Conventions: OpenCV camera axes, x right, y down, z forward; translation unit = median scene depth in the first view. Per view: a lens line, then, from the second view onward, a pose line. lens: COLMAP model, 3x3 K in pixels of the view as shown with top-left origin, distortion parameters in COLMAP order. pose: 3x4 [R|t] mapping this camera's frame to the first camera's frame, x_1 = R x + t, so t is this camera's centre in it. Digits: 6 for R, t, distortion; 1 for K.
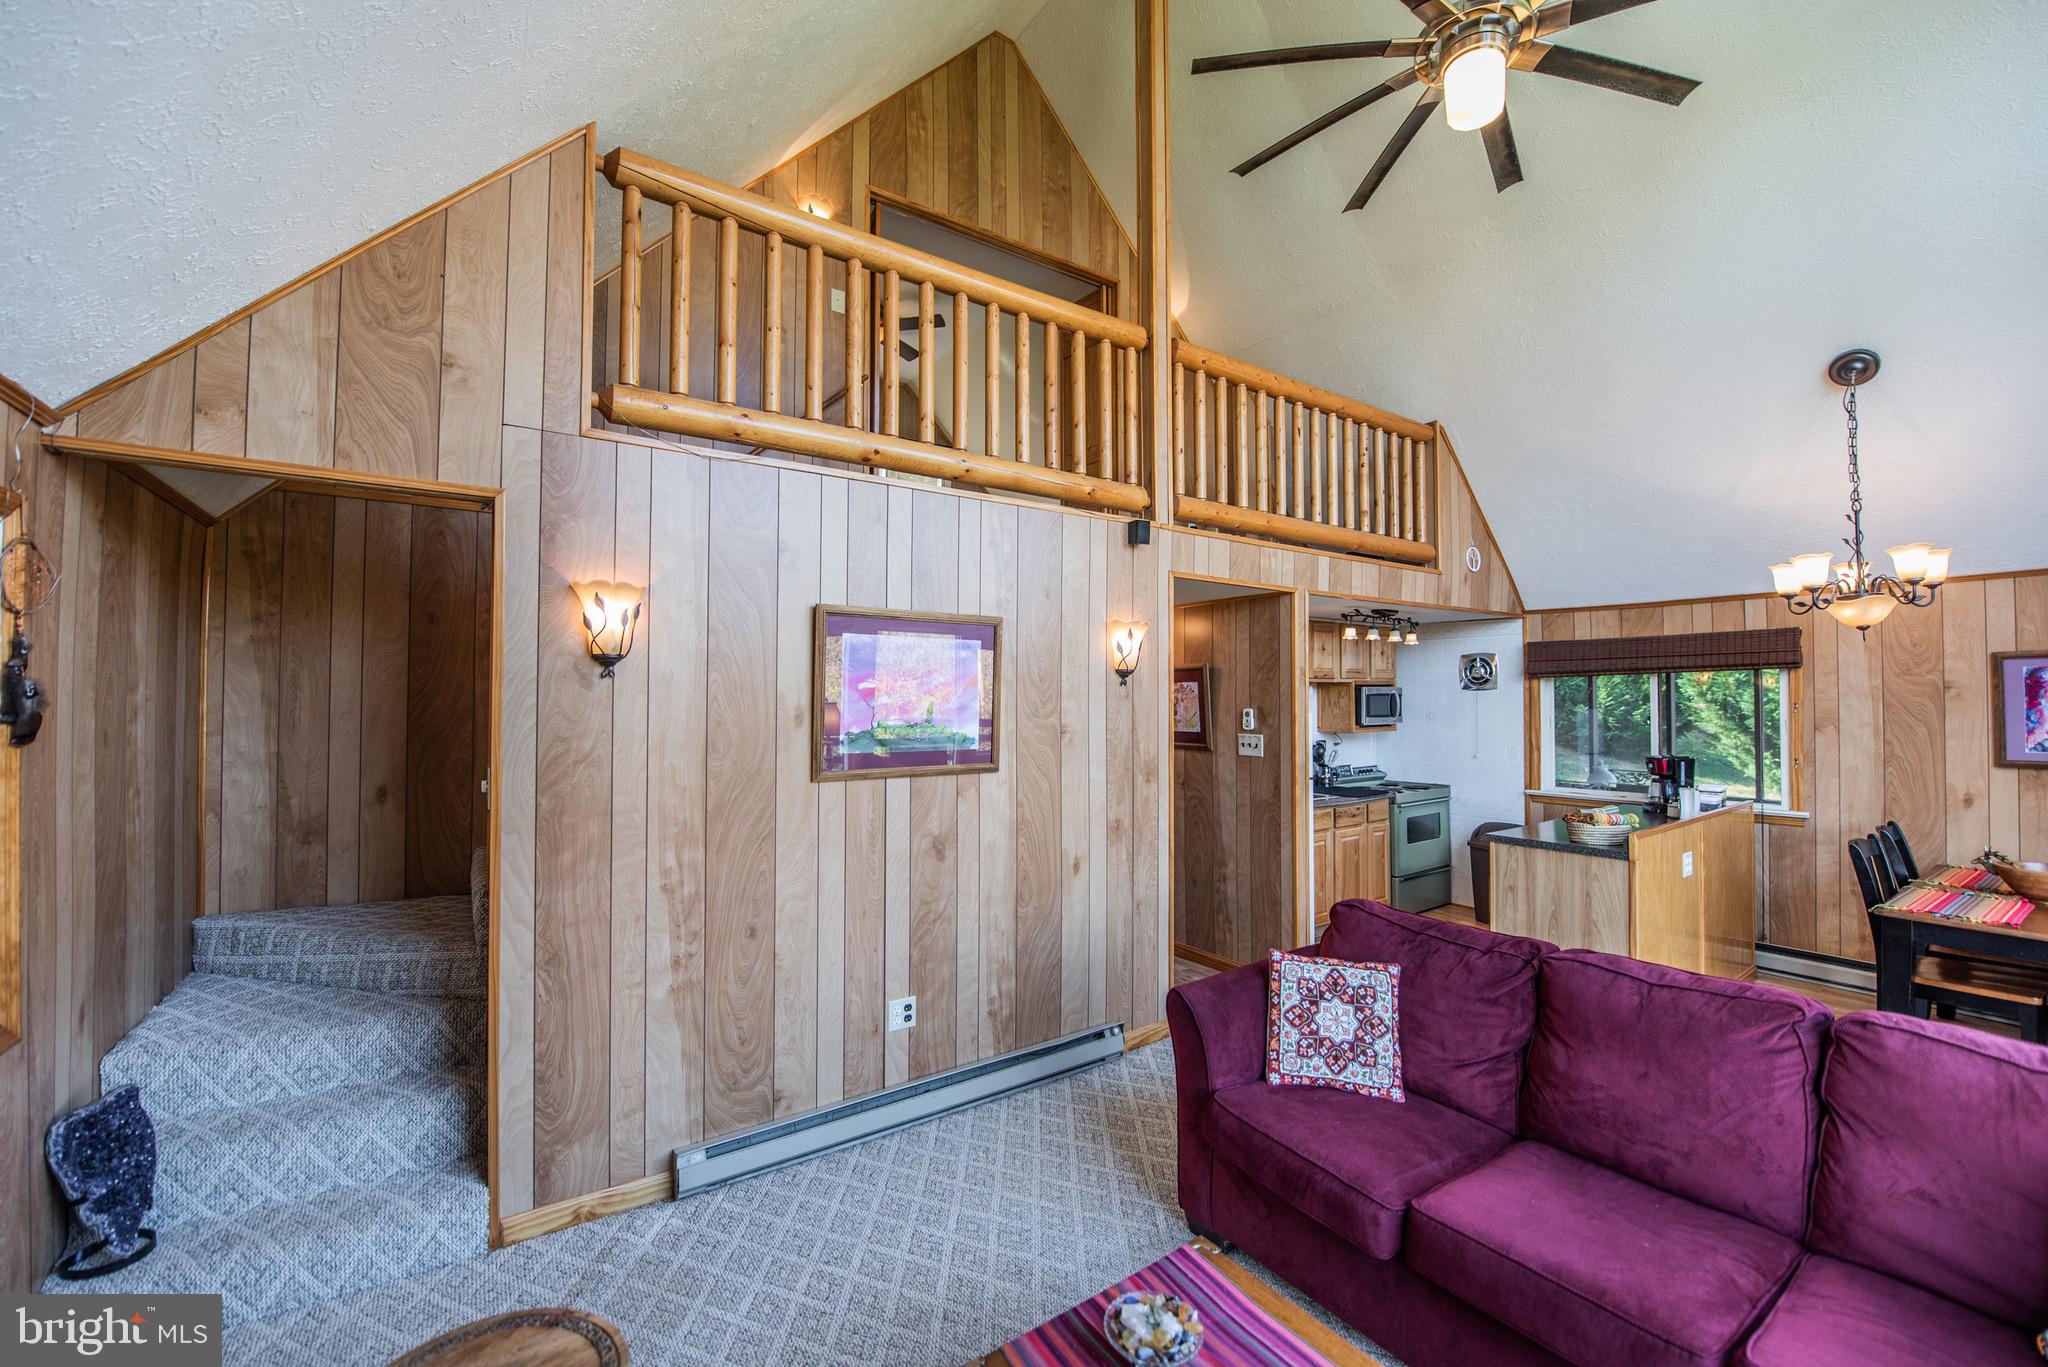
lens RADIAL K [[814.7, 0, 1019.2], [0, 814.7, 682.8], [0, 0, 1]] dist [-0.016346, -0.002050]
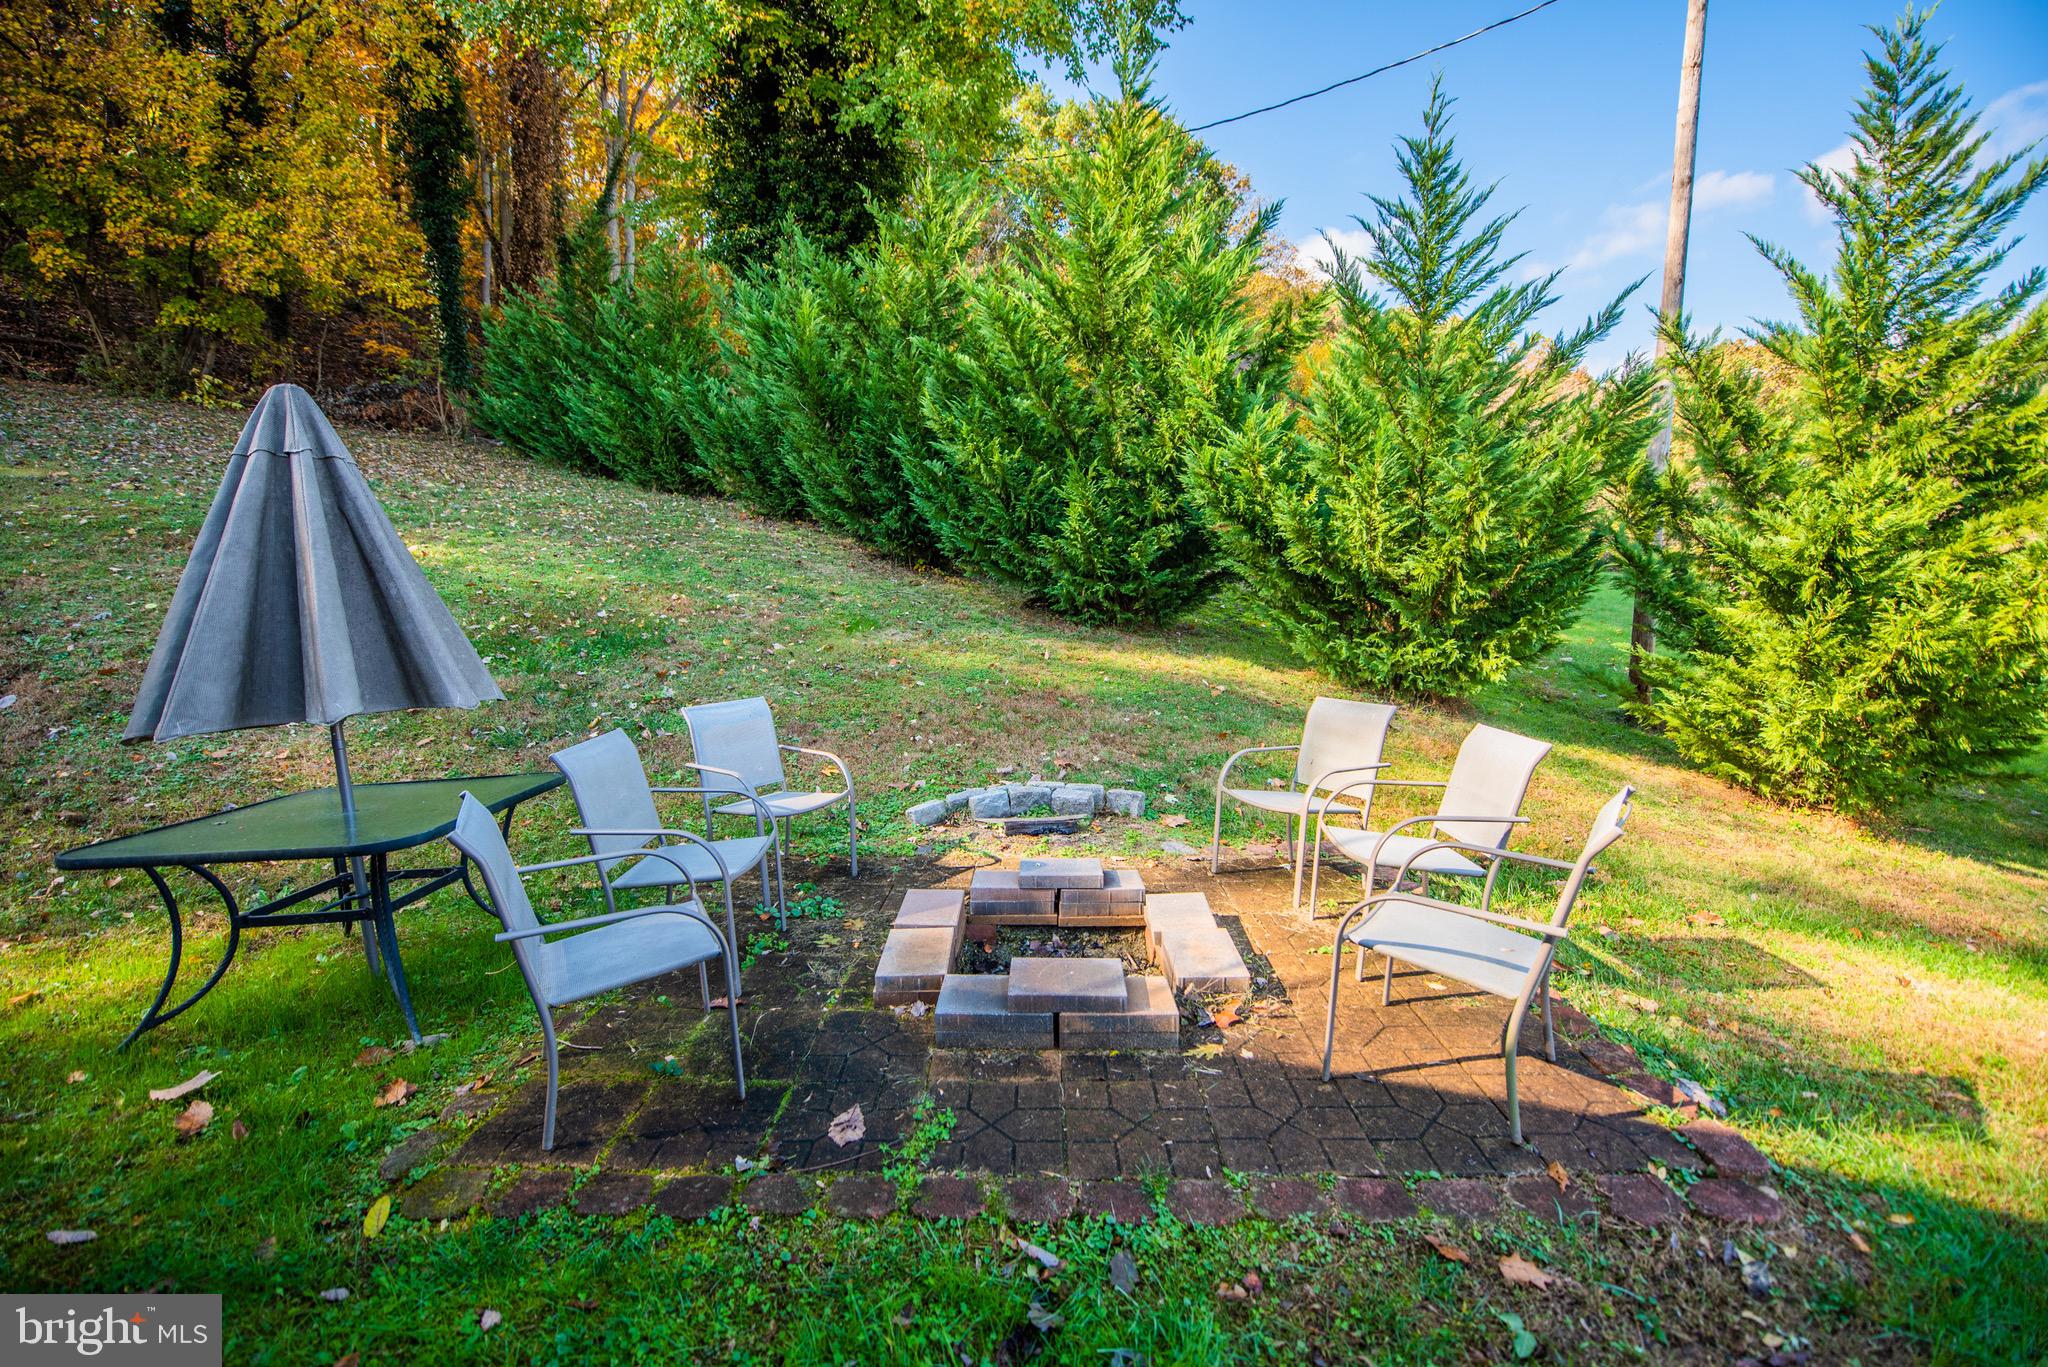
lens RADIAL K [[814.7, 0, 1019.2], [0, 814.7, 682.8], [0, 0, 1]] dist [-0.016346, -0.002050]
pose [[0.950174, -0.056741, 0.306513, 1.728967], [0.014909, 0.990441, 0.137130, 0.174722], [-0.311364, -0.125727, 0.941937, 1.637344]]
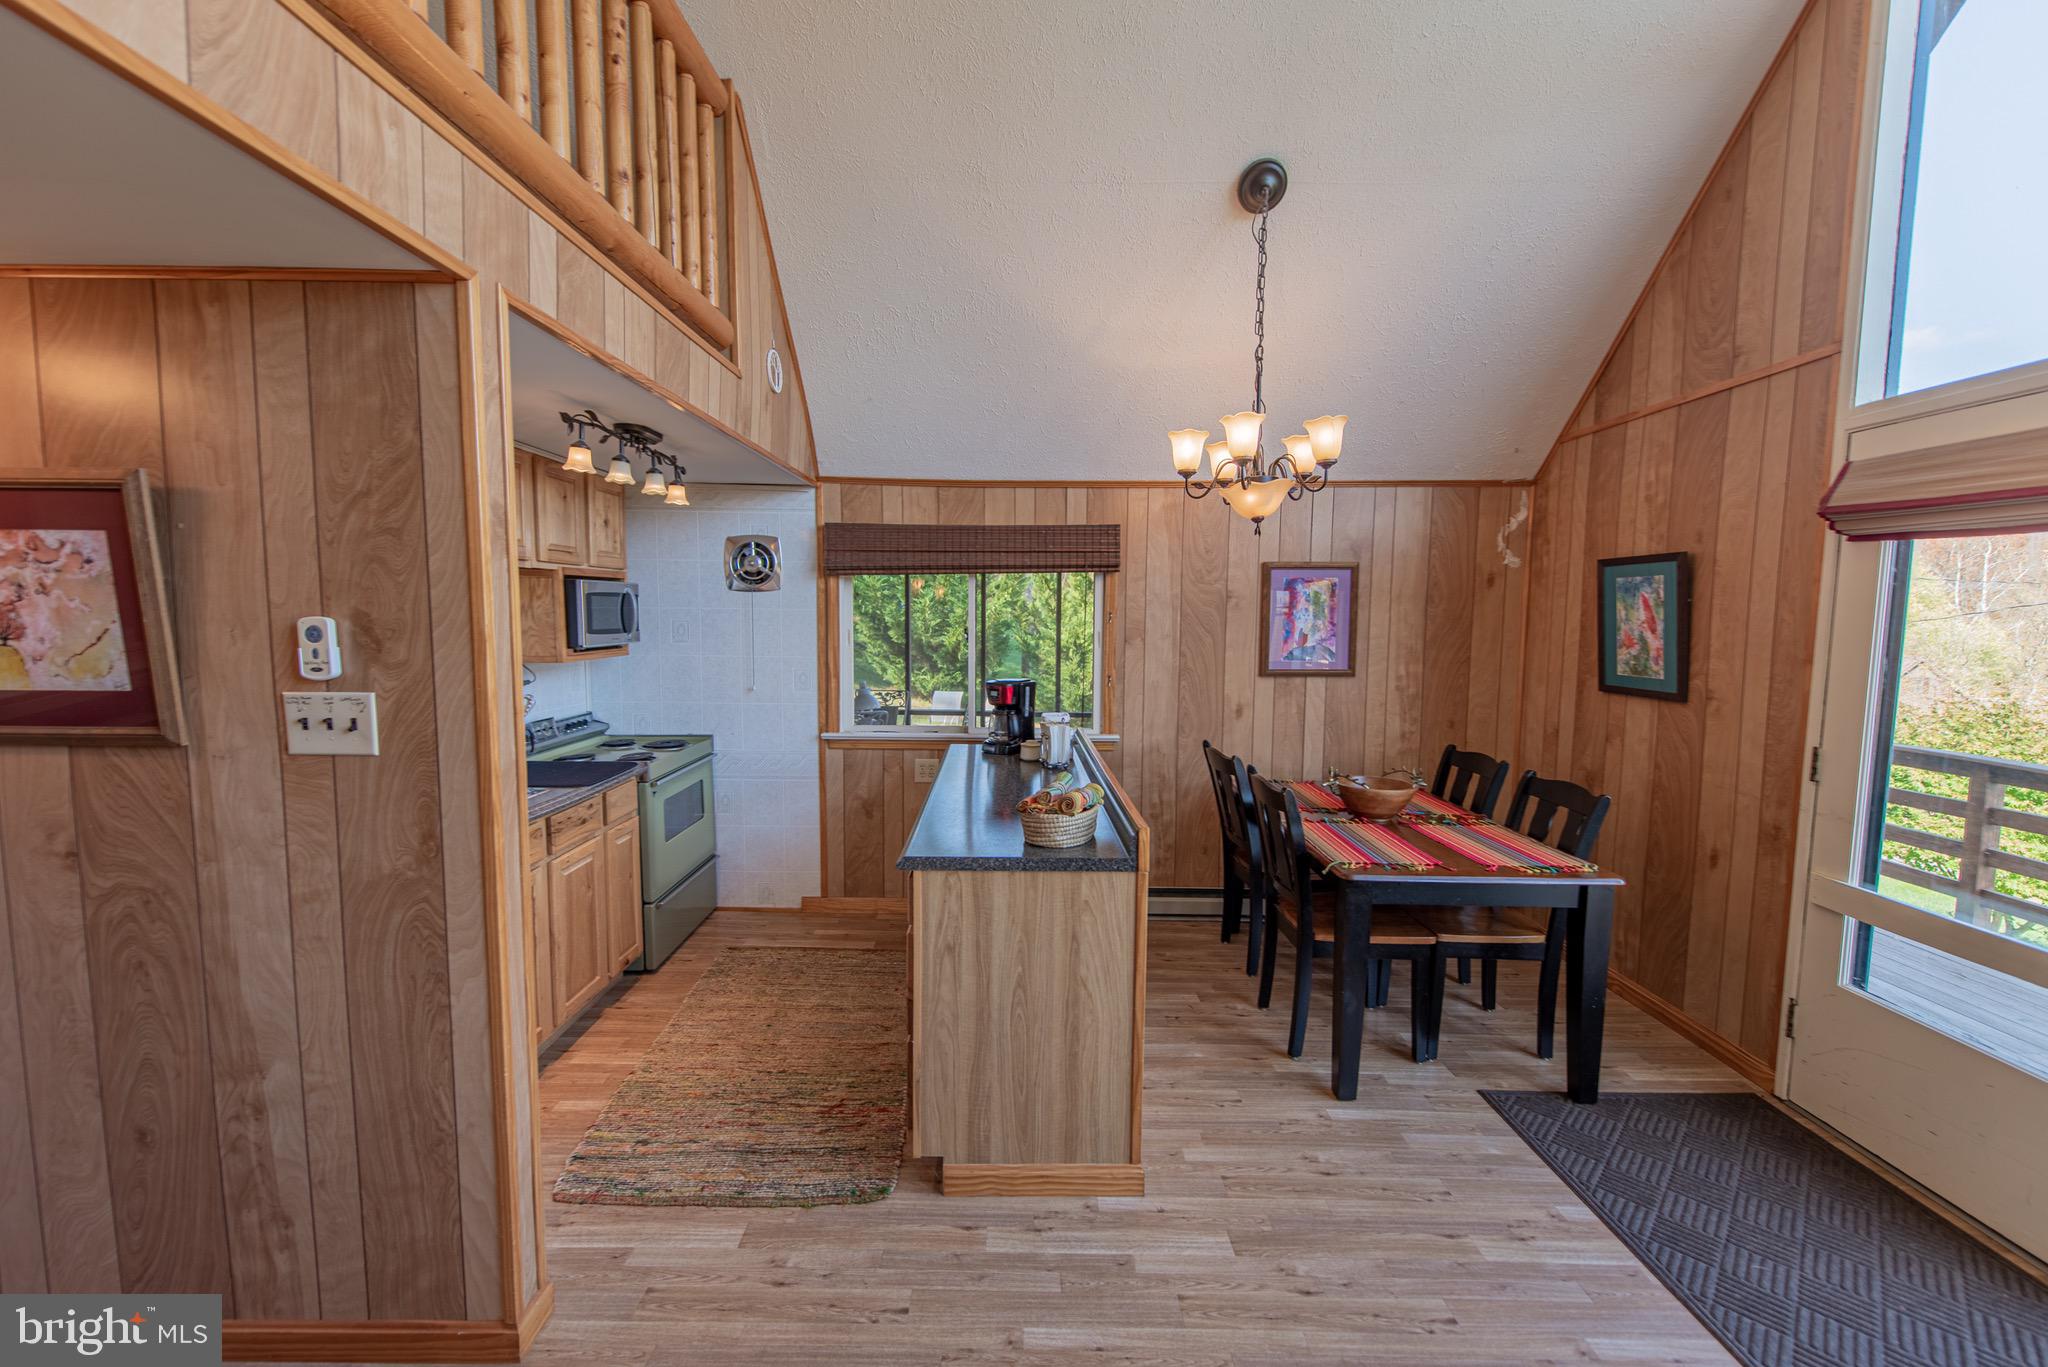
lens RADIAL K [[828.4, 0, 1019.0], [0, 828.4, 685.1], [0, 0, 1]] dist [0.015079, -0.006112]
pose [[0.565109, -0.065867, 0.822383, 0.172378], [-0.024603, 0.995019, 0.096600, 0.020790], [-0.824649, -0.074823, 0.560674, 0.608831]]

**Directions for this task:** Please retype the records above exactly, but leave out any pictures.

**Answer for the task:**
Conventions: OpenCV camera axes, x right, y down, z forward; translation unit = median scene depth in the first view. Per view: a lens line, then, from the second view onward, a pose line. lens: COLMAP model, 3x3 K in pixels of the view as shown with top-left origin, distortion parameters in COLMAP order. pose: 3x4 [R|t] mapping this camera's frame to the first camera's frame, x_1 = R x + t, so t is this camera's centre in it. Digits: 6 for R, t, distortion; 1 for K.
lens RADIAL K [[814.7, 0, 1019.2], [0, 814.7, 682.8], [0, 0, 1]] dist [-0.016346, -0.002050]
lens RADIAL K [[814.7, 0, 1019.2], [0, 814.7, 682.8], [0, 0, 1]] dist [-0.016346, -0.002050]
pose [[0.950174, -0.056741, 0.306513, 1.728967], [0.014909, 0.990441, 0.137130, 0.174722], [-0.311364, -0.125727, 0.941937, 1.637344]]
lens RADIAL K [[828.4, 0, 1019.0], [0, 828.4, 685.1], [0, 0, 1]] dist [0.015079, -0.006112]
pose [[0.565109, -0.065867, 0.822383, 0.172378], [-0.024603, 0.995019, 0.096600, 0.020790], [-0.824649, -0.074823, 0.560674, 0.608831]]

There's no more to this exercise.